[[ PROVIDED INFORMATION, beginning ]]
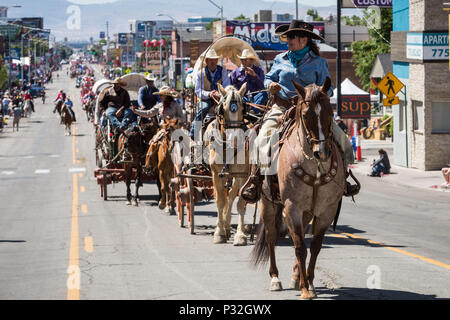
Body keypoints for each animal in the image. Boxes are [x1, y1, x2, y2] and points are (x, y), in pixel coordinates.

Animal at [251, 78, 346, 300]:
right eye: (305, 115)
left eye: (330, 112)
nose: (322, 153)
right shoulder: (291, 206)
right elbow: (300, 247)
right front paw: (304, 289)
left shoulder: (326, 210)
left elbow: (315, 246)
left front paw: (308, 282)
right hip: (268, 203)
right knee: (271, 236)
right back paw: (275, 278)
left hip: (307, 211)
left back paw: (295, 276)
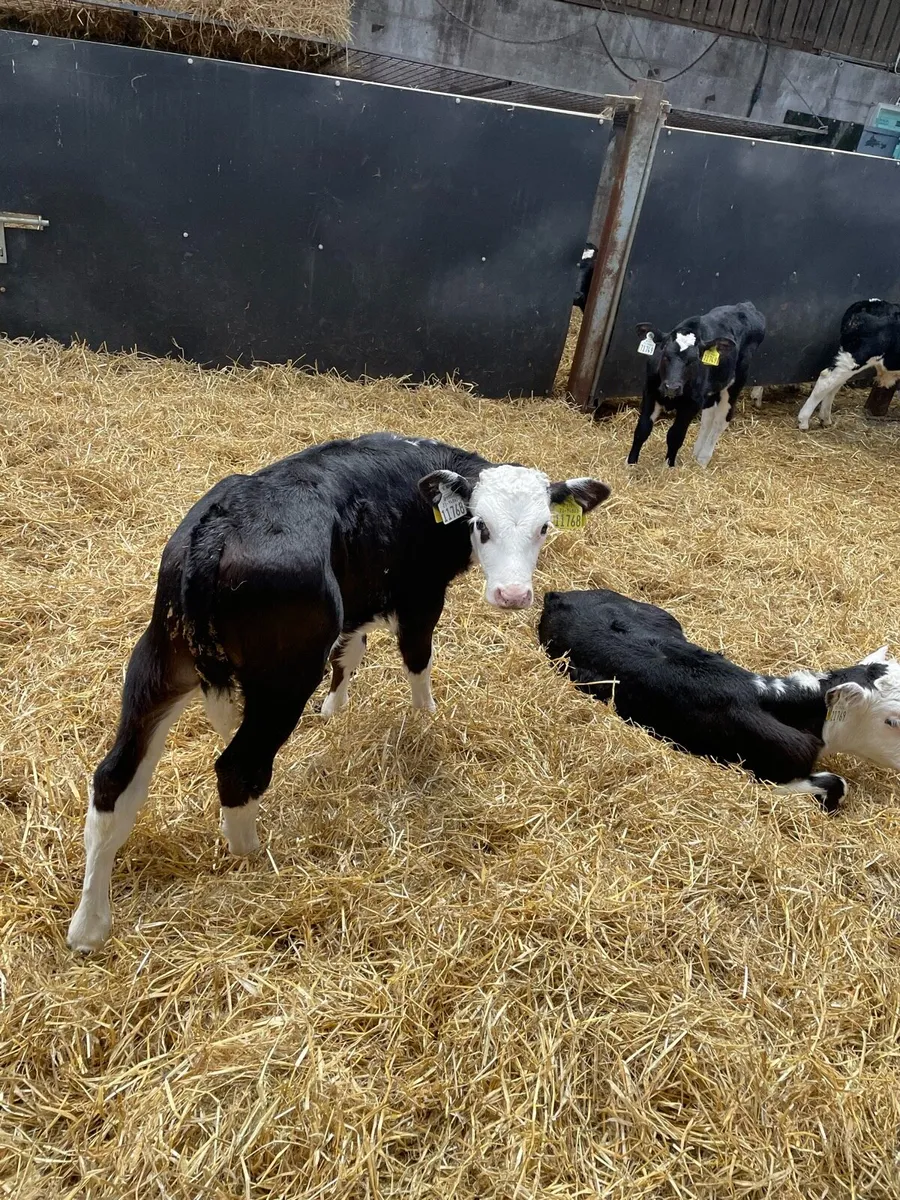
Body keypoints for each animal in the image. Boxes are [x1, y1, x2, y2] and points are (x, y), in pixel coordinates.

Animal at [67, 433, 611, 952]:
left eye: (544, 528)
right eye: (480, 524)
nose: (512, 595)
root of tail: (219, 528)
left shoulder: (359, 600)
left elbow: (349, 652)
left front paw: (335, 710)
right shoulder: (419, 598)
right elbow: (417, 659)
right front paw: (426, 716)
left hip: (160, 660)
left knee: (114, 781)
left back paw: (89, 927)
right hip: (284, 679)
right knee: (238, 769)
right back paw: (251, 854)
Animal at [627, 301, 766, 468]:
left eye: (693, 360)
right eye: (665, 354)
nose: (672, 387)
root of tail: (746, 306)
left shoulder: (692, 403)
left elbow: (675, 435)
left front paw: (668, 466)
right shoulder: (650, 392)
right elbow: (642, 429)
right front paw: (630, 463)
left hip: (735, 383)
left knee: (721, 419)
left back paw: (703, 458)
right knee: (708, 416)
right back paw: (697, 452)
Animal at [798, 299, 900, 430]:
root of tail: (867, 303)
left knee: (833, 385)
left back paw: (825, 419)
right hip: (856, 358)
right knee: (826, 380)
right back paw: (803, 421)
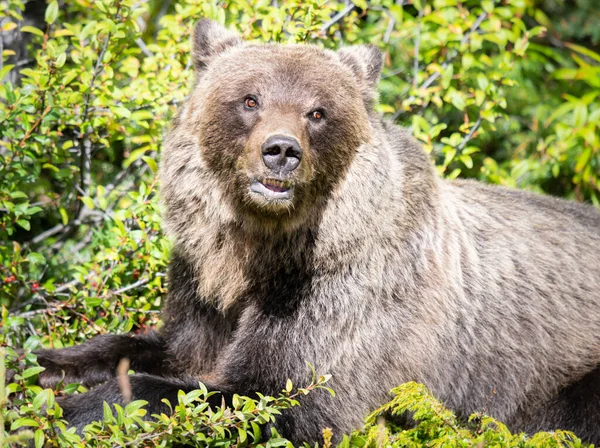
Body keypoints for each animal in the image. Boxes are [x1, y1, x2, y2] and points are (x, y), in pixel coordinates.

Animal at [30, 18, 600, 444]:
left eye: (318, 111)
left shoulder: (342, 298)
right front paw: (51, 363)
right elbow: (164, 348)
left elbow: (276, 398)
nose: (280, 150)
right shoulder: (203, 284)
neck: (261, 252)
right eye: (250, 100)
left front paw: (81, 407)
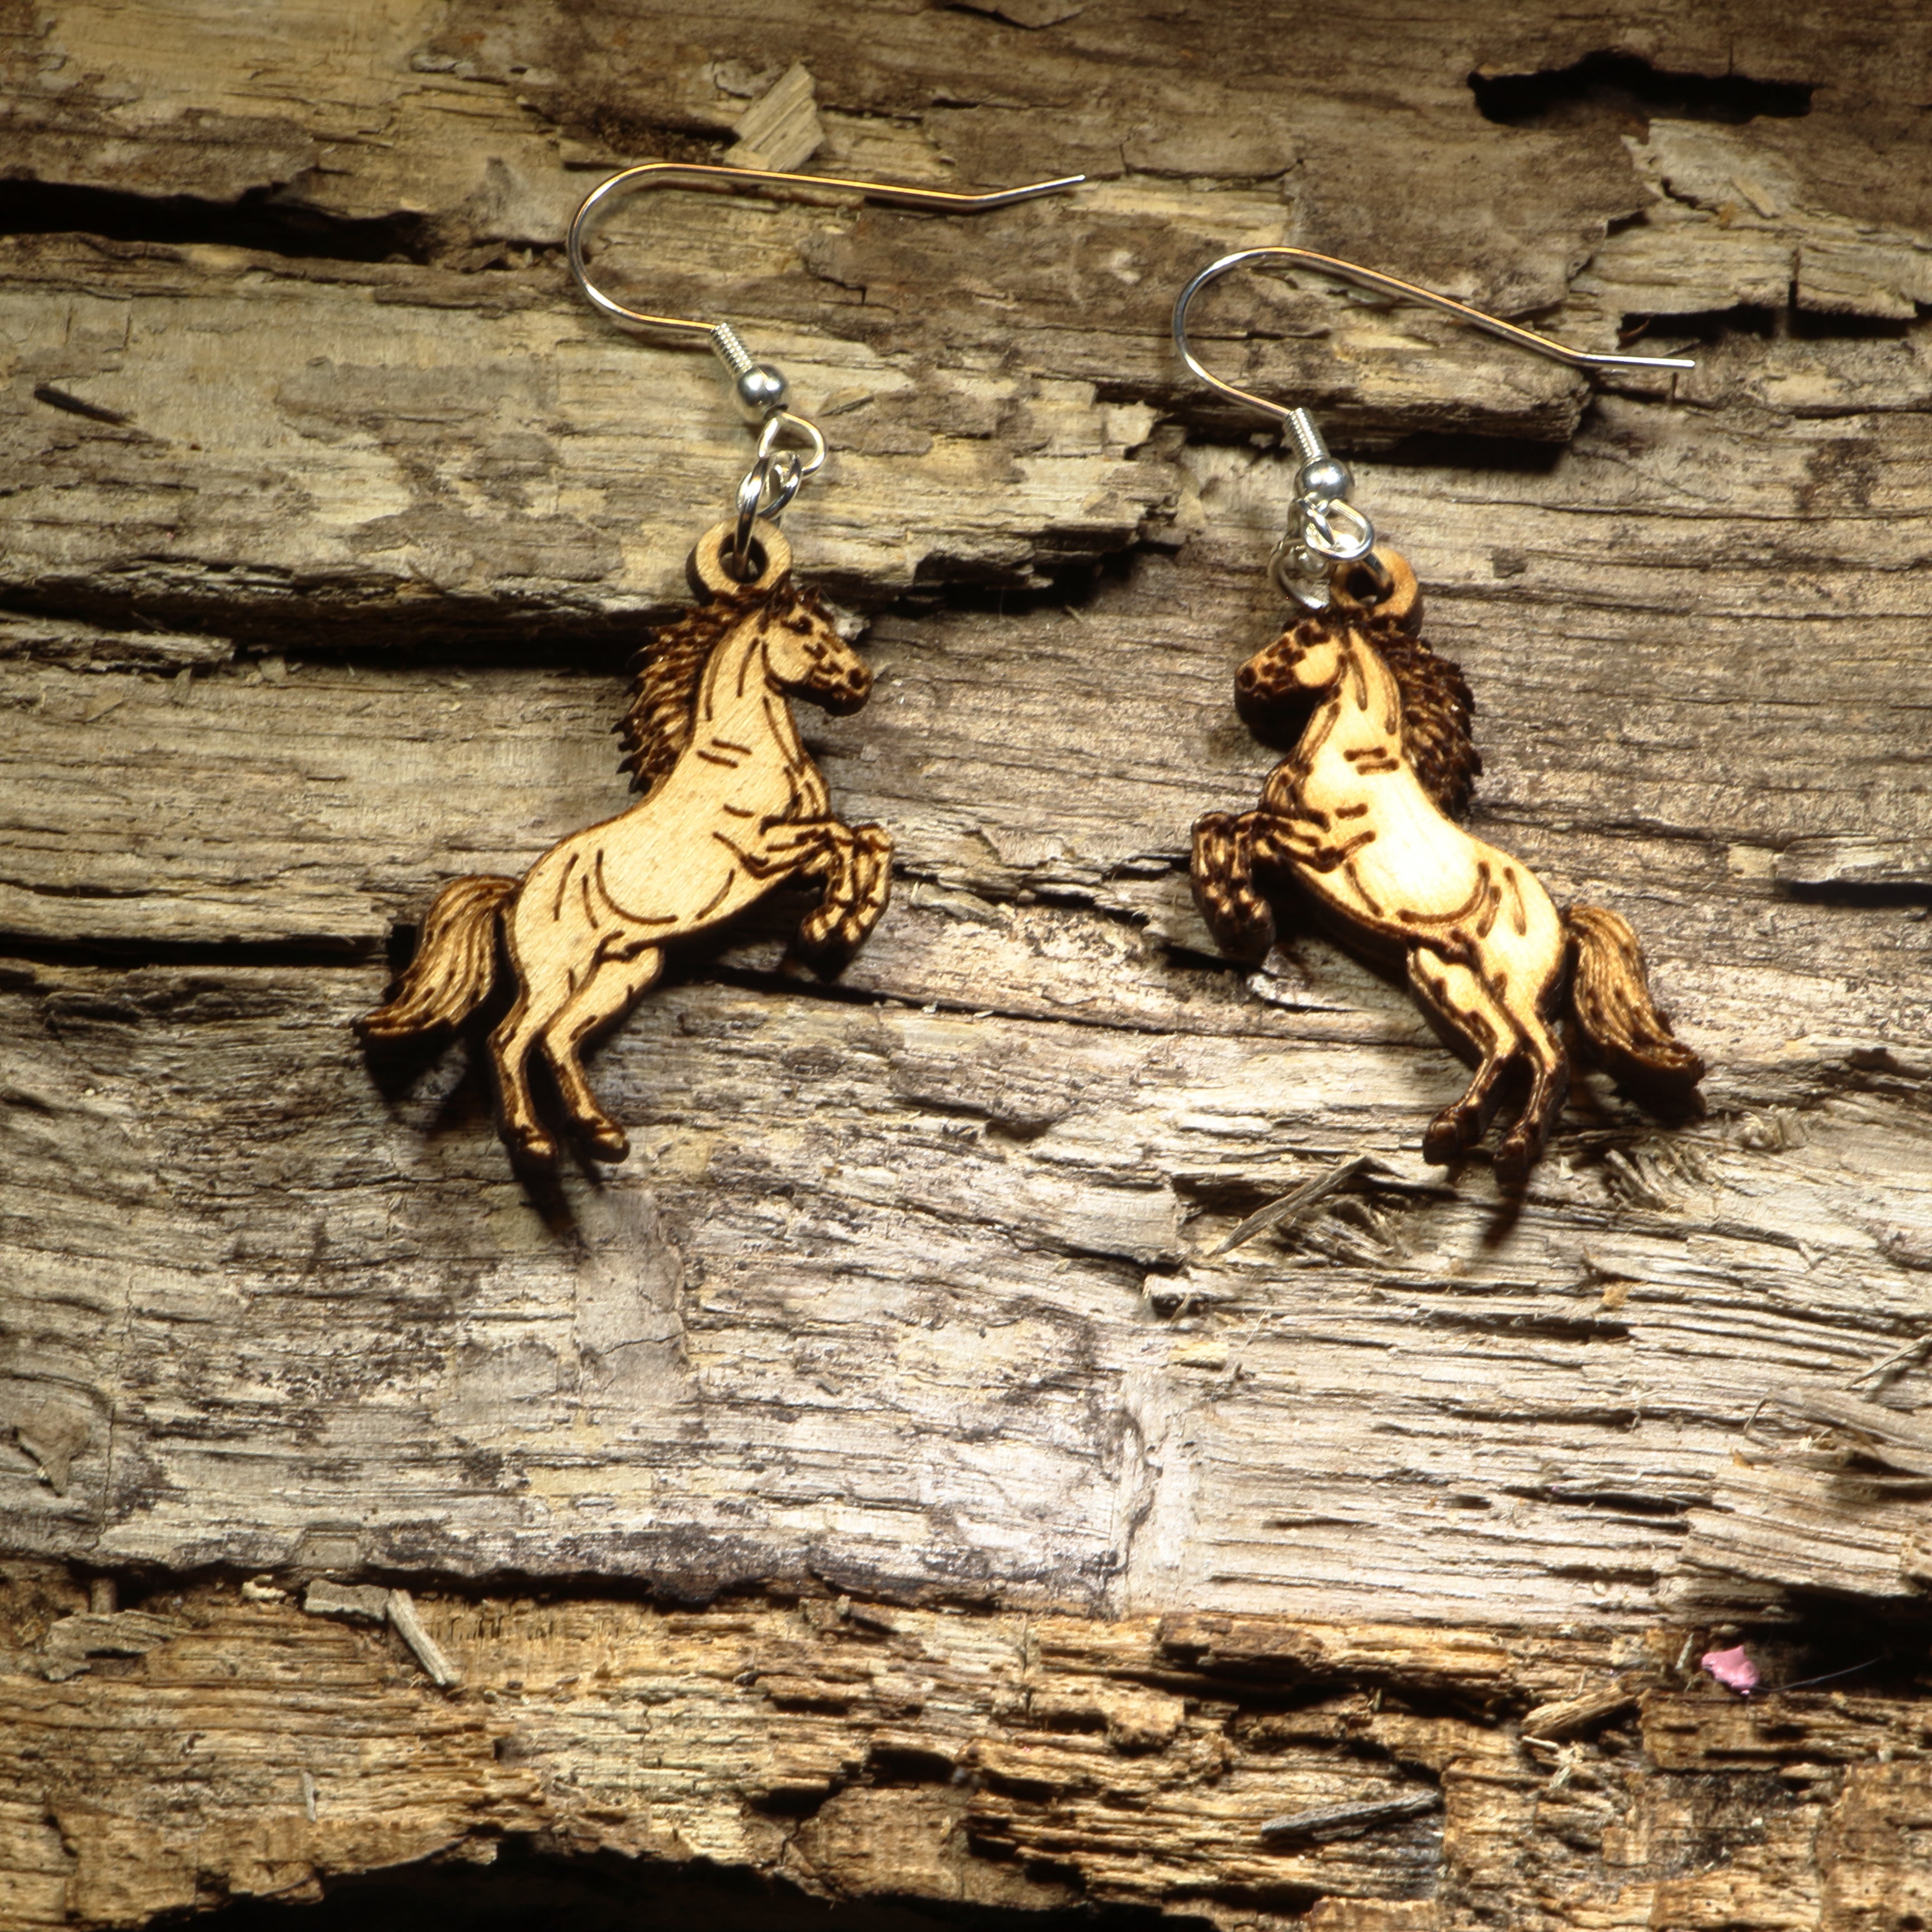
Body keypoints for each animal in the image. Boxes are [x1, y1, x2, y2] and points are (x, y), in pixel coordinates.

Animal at [358, 522, 892, 1165]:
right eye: (805, 631)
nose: (860, 684)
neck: (745, 756)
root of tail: (516, 894)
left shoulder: (787, 861)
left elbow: (870, 839)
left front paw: (848, 920)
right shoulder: (759, 852)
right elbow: (841, 838)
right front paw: (828, 923)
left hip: (627, 968)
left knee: (559, 1039)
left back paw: (602, 1133)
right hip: (559, 970)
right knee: (511, 1038)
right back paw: (535, 1140)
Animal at [1192, 548, 1703, 1182]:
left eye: (1306, 636)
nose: (1247, 679)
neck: (1354, 758)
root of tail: (1563, 921)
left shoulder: (1323, 848)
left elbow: (1239, 826)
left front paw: (1242, 912)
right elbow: (1219, 826)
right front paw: (1237, 909)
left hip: (1506, 981)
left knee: (1547, 1052)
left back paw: (1512, 1149)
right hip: (1444, 972)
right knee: (1504, 1047)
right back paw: (1452, 1131)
[[ PROVIDED INFORMATION, end ]]
AIM OF THE EXERCISE
Beginning at the line with "left shoulder: (692, 403)" and ending at the line with "right back paw: (803, 421)", reproduce each line of the data above exactly, and add no other lines.

EXERCISE RESPONSE
left shoulder: (692, 403)
left elbow: (675, 435)
left front paw: (668, 466)
right shoulder: (650, 392)
right elbow: (642, 429)
right front paw: (630, 463)
left hip: (735, 383)
left knee: (721, 419)
left back paw: (703, 458)
right knee: (708, 416)
right back paw: (697, 452)
Animal at [798, 299, 900, 430]:
root of tail: (867, 303)
left knee: (833, 385)
left back paw: (825, 419)
right hip: (856, 358)
right knee: (826, 380)
right back paw: (803, 421)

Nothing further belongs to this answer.